Indian activists and trade union members participate in a demonstration demanding better working conditions. (File photo)
An Indian trade union leader has been killed in the city of Ambala, amid a two-day nationwide strike in protest against high inflation and the fuel price hike.
According to reports, Narender Singh was hit by a bus on Wednesday, the first day of strike, after he tried to stop the vehicle from plying.
Meanwhile, the strike organizers say the walk-out has crippled India’s financial sector as all banks, insurance companies and commercial establishments have remained shut on the first day of the walk-out.

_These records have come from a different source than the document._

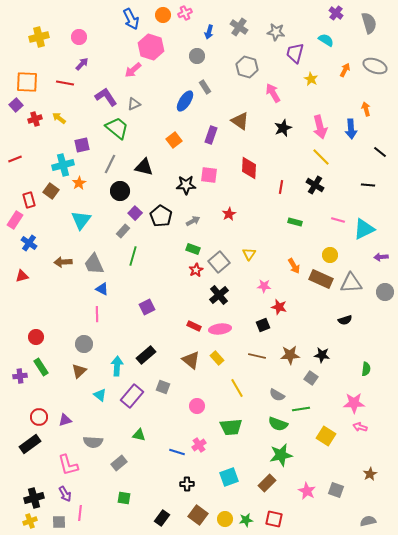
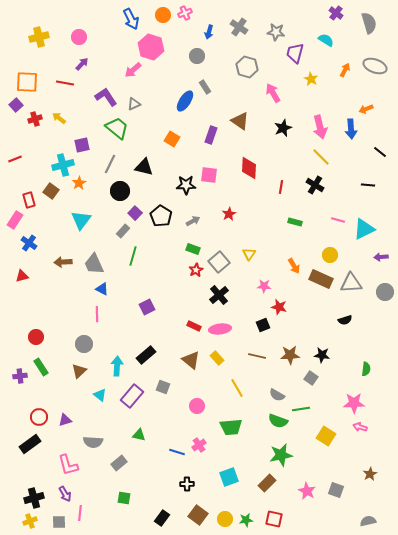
orange arrow at (366, 109): rotated 96 degrees counterclockwise
orange square at (174, 140): moved 2 px left, 1 px up; rotated 21 degrees counterclockwise
green semicircle at (278, 424): moved 3 px up
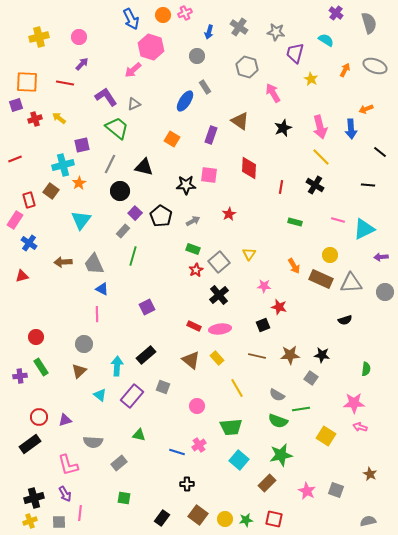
purple square at (16, 105): rotated 24 degrees clockwise
brown star at (370, 474): rotated 16 degrees counterclockwise
cyan square at (229, 477): moved 10 px right, 17 px up; rotated 30 degrees counterclockwise
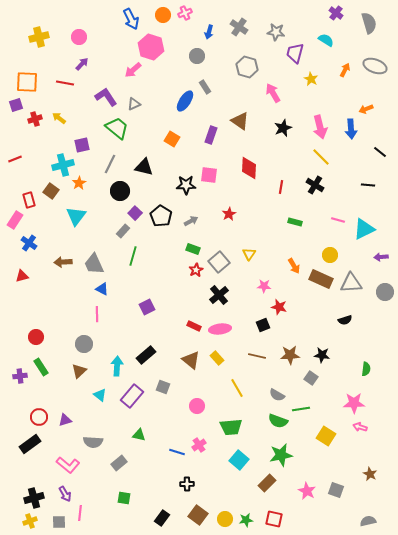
cyan triangle at (81, 220): moved 5 px left, 4 px up
gray arrow at (193, 221): moved 2 px left
pink L-shape at (68, 465): rotated 35 degrees counterclockwise
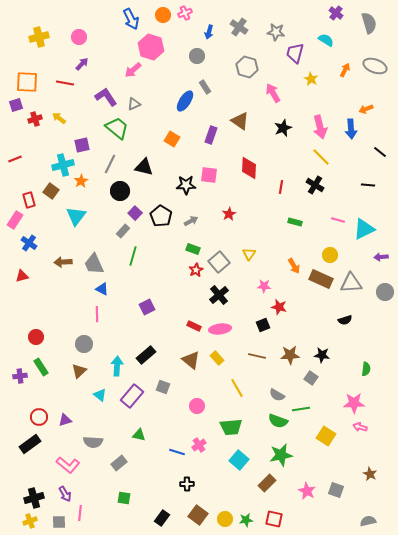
orange star at (79, 183): moved 2 px right, 2 px up
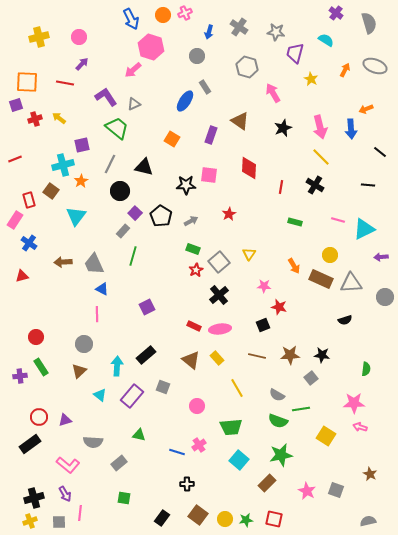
gray circle at (385, 292): moved 5 px down
gray square at (311, 378): rotated 16 degrees clockwise
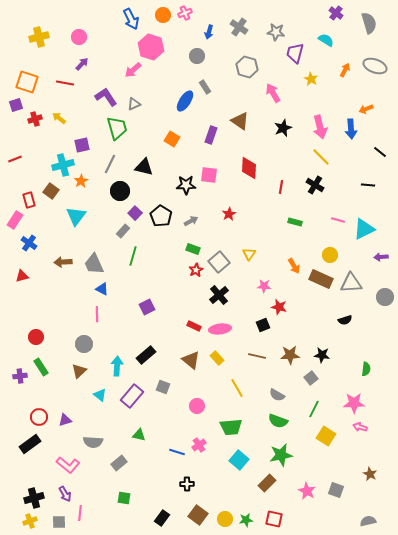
orange square at (27, 82): rotated 15 degrees clockwise
green trapezoid at (117, 128): rotated 35 degrees clockwise
green line at (301, 409): moved 13 px right; rotated 54 degrees counterclockwise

V. Utagi, the vice president of All India Bank Employees Association said, “The banking and financial sector is 100 percent closed, not only in Mumbai and Maharashtra but all over the country.”
Utagi added that all banks -- nationalized, private, foreign, regional, rural and cooperative -- had “wholeheartedly” taken part in the strike.
Indian Prime Minister Manmohan Singh has urged the unions to call off the strike, stating that the move will cause a “loss to our economy.”
However, Atridev Tiwari, the general secretary of Bharatiya Mazdoor Sangh (Indian Workers Union), which is one of the main unions leading the strike, said, “It doesn’t matter what the prime minister says now because we cannot rely on his word. He says something and does something else.”
Tapan Sen, the general secretary of the Centre of Indian Trade Unions (CITU), also said, “The workers are being totally ignored and this is reflected in the government’s anti-labor policies.”
The strike is supposed to have the most negative influence on the eastern West Bengal and southern Kerala states, where the unions are strong.
In September 2012, a one-day strike against reforms almost paralyzed some cities and cost the Indian economy millions of dollars in lost business.